Trois semaines s’écoulèrent et il revint, comme promis à la chasse. Entre temps, j’avais appris qu’il était le fils de la femme qui avait appuyé ma candidature à l’hôpital, Elisabeth, une amie à mama et à moi depuis. Le détail, insignifiant pour les autres, me troublait cependant. Je n’étais pas un modèle de vertus quand il s’agissait de mes relations amoureuses. Au contraire, depuis mes seize ans, j’avais enchaîné les histoires à moyen terme, parfois juste le temps d’un soir, juste ce qu’il fallait pour avoir un peu d’affection et décompresser de journées harassantes de travail. Puis, les ragots de couloir parlaient d’une fiancée avec qui il aurait rompu ses engagements en revenant du front. D’une part parce que la demoiselle n’avait pas su attendre et d’autre part, parce que nombreux racontaient qu’il avait profondément changé depuis qu’il était revenu au bercail. Thomas s’était présenté au dernier rendez-vous et, comme il l’avait prédis, il m’invita à nouveau. Bien que tenaillée par l’envie d’accepter, je déclinais encore une fois.

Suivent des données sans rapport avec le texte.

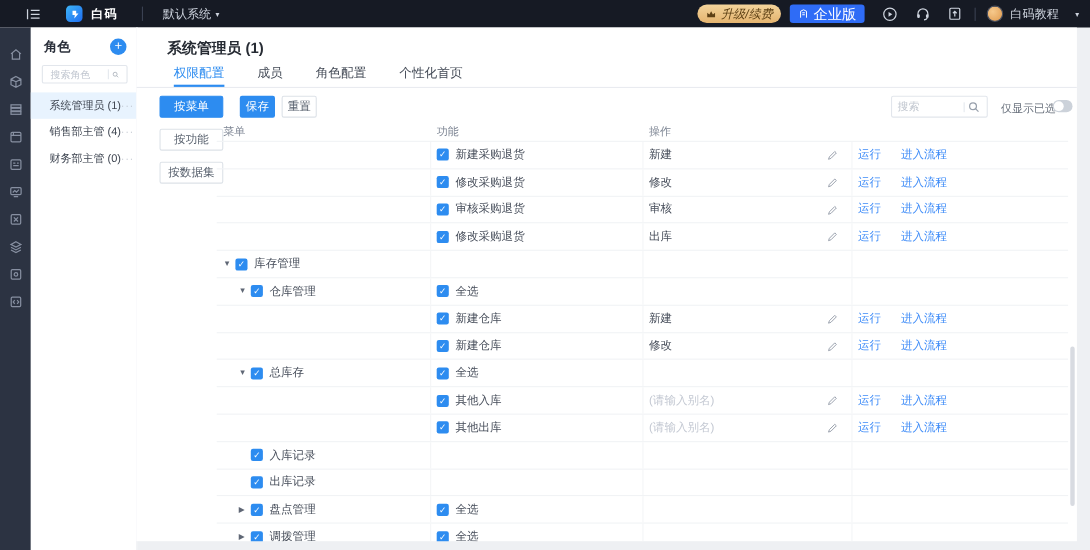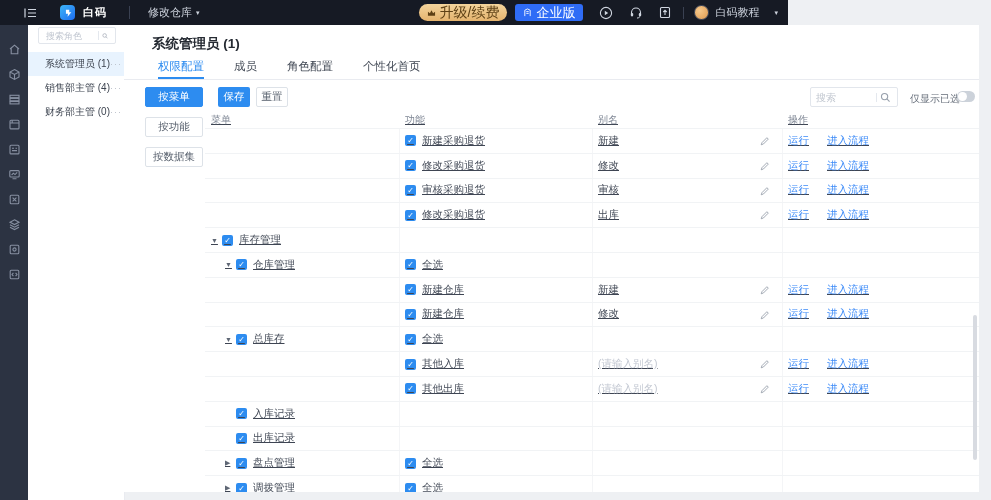--- a/index.html
+++ b/index.html
@@ -1,33 +1,33 @@
 <!DOCTYPE html>
 <html><head>
 <meta charset="utf-8">
 <style>
   * { margin:0; padding:0; box-sizing:border-box; }
   html,body { width:991px; height:500px; overflow:hidden; }
   body { font-family:"Liberation Sans","DejaVu Sans",sans-serif; background:#eef0f3; position:relative; color:#3e4553; }
   #page { position:absolute; inset:0; }
 
   
-  #topbar { position:absolute; left:0; top:0; width:788px; height:25px; background:#161a24;
+  #topbar { position:absolute; left:0; top:0; width:991px; height:25px; background:#161a24;
             display:flex; align-items:center; padding:0 10px; }
   .tb-left { display:flex; align-items:center; gap:8px; }
   .collapse-btn { width:14px; height:14px; display:flex; align-items:center; margin-left:14px; cursor:pointer; }
   .logo-mark { width:15px; height:15px; border-radius:4px; background:linear-gradient(135deg,#3db5f7,#1e6df2);
                display:flex; align-items:center; justify-content:center; margin-left:14px; }
   .logo-text { color:#fff; font-size:11px; font-weight:bold; letter-spacing:1px; }
   .tb-divider { width:1px; height:13px; background:#3a4152; margin:0 10px 0 14px; }
   .sys-switch { color:#cdd3dd; font-size:11px; display:flex; align-items:center; gap:4px; cursor:pointer; }
   .caret { font-size:7px; color:#cdd3dd; }
   .tb-right { margin-left:auto; display:flex; align-items:center; }
   .upgrade-btn { height:17px; padding:0 8px; border-radius:9px; background:linear-gradient(180deg,#f3d49c,#e4b36e);
-                 color:#5d4015; font-size:14px; display:flex; align-items:center; gap:4px; cursor:pointer; }
+                 color:#5d4015; font-size:11px; display:flex; align-items:center; gap:4px; cursor:pointer;font-style:italic; }
   .ent-btn { height:17px; padding:0 8px; border-radius:3px; background:#2f6cf6; color:#fff; font-size:13px;
              display:flex; align-items:center; gap:4px; margin-left:8px; cursor:pointer; }
   .tb-icon { margin-left:16px; display:flex; align-items:center; cursor:pointer; }
   .tb-divider2 { width:1px; height:12px; background:#3a4152; margin-left:12px; }
   .avatar { width:15px; height:15px; border-radius:50%; background:radial-gradient(circle at 35% 35%,#f6c98c,#e09a4e);
             margin-left:10px; border:1px solid #4a5162; }
   .user-name { color:#cdd3dd; font-size:11px; margin-left:6px; display:flex; align-items:center; gap:15px; cursor:pointer; }
 
   
   #rail { position:absolute; left:0; top:25px; width:28px; height:475px; background:#2c3342;
@@ -70,21 +70,21 @@
 
   .tbl-search { position:absolute; left:686px; top:62px; width:88px; height:20px; border:1px solid #e2e6ec; border-radius:2px;
                 display:flex; align-items:center; padding:0 5px; }
   .tbl-search input { border:0; outline:0; width:60px; font-size:10px; color:#3e4553; }
   .tbl-search input::placeholder { color:#c0c6cf; }
   .only-label { position:absolute; left:786px; top:67px; font-size:10px; color:#666e7a; }
   .toggle { position:absolute; left:833px; top:66px; width:18px; height:11px; border-radius:6px; background:#ccd2da; cursor:pointer; }
   .toggle .knob { position:absolute; left:1px; top:1px; width:9px; height:9px; border-radius:50%; background:#fff; }
 
   
-  #tbl { position:absolute; left:81px; top:87px; width:774px;text-decoration:underline; }
+  #tbl { position:absolute; left:73px; top:87px; width:774px; }
   .thead, .trow { display:grid; grid-template-columns:195px 193px 190px 1fr; }
   .thead { height:16px; }
   .thead .hc { font-size:10px; color:#7e8694; display:flex; align-items:center; }
   .trow { height:24.8px; border-top:1px solid #f1f3f5; }
   .trow .c { display:flex; align-items:center; position:relative; font-size:10.5px; color:#454c59; }
   .c1 { padding-left:6px; border-right:1px solid #f4f5f7; }
   .c2 { padding-left:5px; border-right:1px solid #f4f5f7; }
   .c3 { padding-left:5px; border-right:1px solid #f4f5f7; }
   .c4 { padding-left:5px; }
   .hc1 { padding-left:6px; } .hc2 { padding-left:5px; } .hc3 { padding-left:5px; } .hc4 { padding-left:5px; }
@@ -115,21 +115,21 @@
           </svg>
       </span>
       <span class="logo-mark">
         <svg width="10" height="10" viewBox="0 0 12 12">
             <path d="M3.5 2 H7.5 L7.5 5 L10 5 L5.5 10.5 L6 6.8 L3.5 6.8 Z" fill="#fff"></path>
           </svg>
       </span>
       <span class="logo-text">白码</span>
       <span class="tb-divider"></span>
       <span class="sys-switch">
-        <span>修改仓库</span>
+        <span>默认系统</span>
         <span class="caret">▾</span>
       </span>
     </div>
     <div class="tb-right">
       <span class="upgrade-btn">
         <svg width="9" height="8" viewBox="0 0 10 9">
             <path d="M1 7.5 L1 3 L3.2 4.8 L5 1.5 L6.8 4.8 L9 3 L9 7.5 Z" fill="#5d4015"></path>
           </svg>
         <span>升级/续费</span>
       </span>
@@ -223,20 +223,24 @@
       </div>
       <div class="rail-item">
         <svg width="13" height="13" viewBox="0 0 13 13">
           <rect x="2.2" y="2.2" width="8.6" height="8.6" rx="1" stroke="#97a0b2" stroke-width="1.1" fill="none"></rect>
           <path d="M5.4 4.8 L4 6.5 L5.4 8.2 M7.6 4.8 L9 6.5 L7.6 8.2" stroke="#97a0b2" stroke-width="1.1" fill="none"></path>
         </svg>
       </div>
     </div>
 
   <div id="roles">
+    <div class="roles-head">
+      <span class="roles-title">角色</span>
+      <span class="add-role">+</span>
+    </div>
     <div class="role-search">
       <input placeholder="搜索角色" style="">
       <span class="mini-div"></span>
       <svg width="10" height="10" viewBox="0 0 12 12">
           <circle cx="5" cy="5" r="3.4" stroke="#98a0ac" stroke-width="1.2" fill="none"></circle>
           <path d="M7.6 7.6 L10.4 10.4" stroke="#98a0ac" stroke-width="1.2"></path>
         </svg>
     </div>
     <div id="role-list">
         <div class="role-item selected">
@@ -294,21 +298,20 @@
     </div>
     <span class="only-label">仅显示已选</span>
     <span class="toggle">
         <span class="knob"></span>
       </span>
 
     <div id="tbl">
       <div class="thead">
         <div class="hc hc1">菜单</div>
         <div class="hc hc2">功能</div>
-        <div class="hc hc3">别名</div>
         <div class="hc hc4">操作</div>
       </div>
       <div id="rows">
           <div class="trow">
             <div class="c c1"></div>
             <div class="c c2">
               <span class="cbx">✓</span>
               <span class="clabel">新建采购退货</span>
             </div>
             <div class="c c3">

Quelque chose s’alluma dans son regard, un sentiment que je ne sus interpréter mais qui déclencha de longs frissons le long de mon échine, alors qu’il quittait à nouveau mon bureau avec un sourire : “
Bonne soirée, doc.” Plus tard, ce soir-là, j’étais sortie avec les filles. C’était il y a une semaine et pourtant, j’ai l’impression que cela remonte à une éternité. Nous étions dans l’espace VIP, que Vicky avait réservé au préalable. La soirée était bonne, plutôt mouvementée mais pas du tout ennuyante. Alors que toutes s’étaient volatilisées sur la piste de danse, j’avais décliné maudissant mes talons qui me faisaient souffrir. Un homme s’était alors assis juste à côté de moi, un sourire narquois dessiné sur ses lèvres. Je reconnus Thomas sans peine bien que j’étais particulièrement étonnée de le trouver là. Quelque part dans mon esprit, je ne l’avais tout simplement pas imaginé comme un homme fréquentant les clubs. “
Je devrais m’estimer heureux. Il semblerait que je ne sois pas le seul à qui vous déclinez les invitations.” Je lui lançais un regard perplexe et il me désigna la piste où mes amies et collègues se déhanchaient, inconscientes de la présence du militaire. “
Ce n’est absolument pas personnel, vous savez…” commençais-je, aussitôt interrompue par son doigt qui se posa sur mes lèvres. Le sentiment qui en résultait, délicieux à souhait, me laissait pétrifiée. D’habitude, je menais le jeu de la séduction à merveille. Celui-là me coupait tout simplement l’herbe sous le pied. Avant même que je pus répliquer quoi que ce soit, ses lèvres s’emparèrent des miennes. Elles étaient incroyablement douces. Encore une fois, mon esprit avait imaginé quelque chose de plus brutal. J’étais remplie de préjugés pour une fille d’un ex-militaire, c’était navrant. Bien que je rêvais de prolonger l’instant, j’y mis fin, un sourire se dessinant sur mes lèvres. “
Je ne sais pas ce que j’ai fait pour te faire croire que j’étais disposée à…” Le vouvoiment s'était envolé, comme par magie. Il rigola, me coupa aussitôt. “
Tu m’as embrassé en retour, cela signifie que tu l’attendais, non?” Son ton était présomptueux et insolent. Si un autre m’avait fait ce genre de réflexions, je l’aurais aussitôt remballé. Pourtant, chez lui, je trouvais cela étrangement sexy. “
Je ne t’ai pas embrassé,” répondis-je pourtant du tac au tac. “
Si tu l’as fait,” conclut-il avec un sourire victorieux en se penchant à nouveau. Cette fois, je me laissais faire, guère désireuse d’arrêter l’instant.